Title:Astrocytes: Arnol'd Tongues Generalization in Dynamical Systems' Parameter Plane

Abstract:We discovered generalized structures, named astrocytes due to their shape, that constitute a defined region characterizing regular behavior within the parameter plane (PP) of dynamical systems (DSs). Morphologically, they are characterized by a branch and a soma with several vertices (arms) and sometimes with multiple periodicities. A bunch of infinite astrocytes emerge through their branches from a region, in general, of low periodicity. Astrocytes are embedded in a quasiperiodic-chaotic scenario. The soma complexity (number of vertices) determines a kind of hierarchy of the astrocytes; moreover, bunches of subsequent structures from the astrocyte have been emphasized, revealing a self-similarity property. We conducted a detailed analysis in a Zeeman laser model, but we also observed astrocytes in many other DSs.
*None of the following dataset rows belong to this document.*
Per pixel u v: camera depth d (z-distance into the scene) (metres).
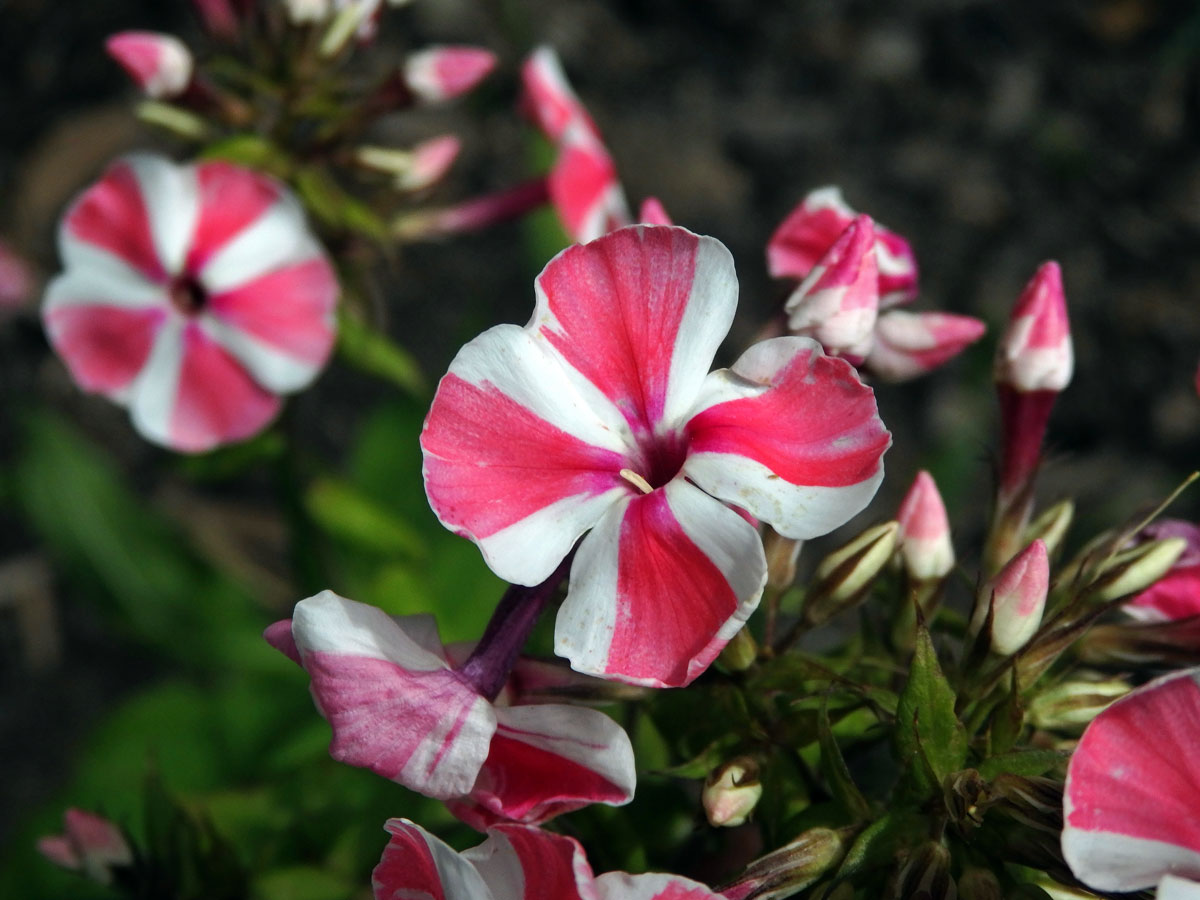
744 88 0.49
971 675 0.19
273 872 0.26
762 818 0.20
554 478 0.18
The multiperiodicity exhibited by the astrocytes in their soma gives rise to harlequin dress-like patterns and tri-, quad-, and quint-critical points, which indicate the coexistence of different higher-order periodicities. In the concave borders of the soma, a doubling cascade of quint-points emerges as a bifurcation in the PP, defining regions of ordered sequences of higher periodicity in the route to chaos.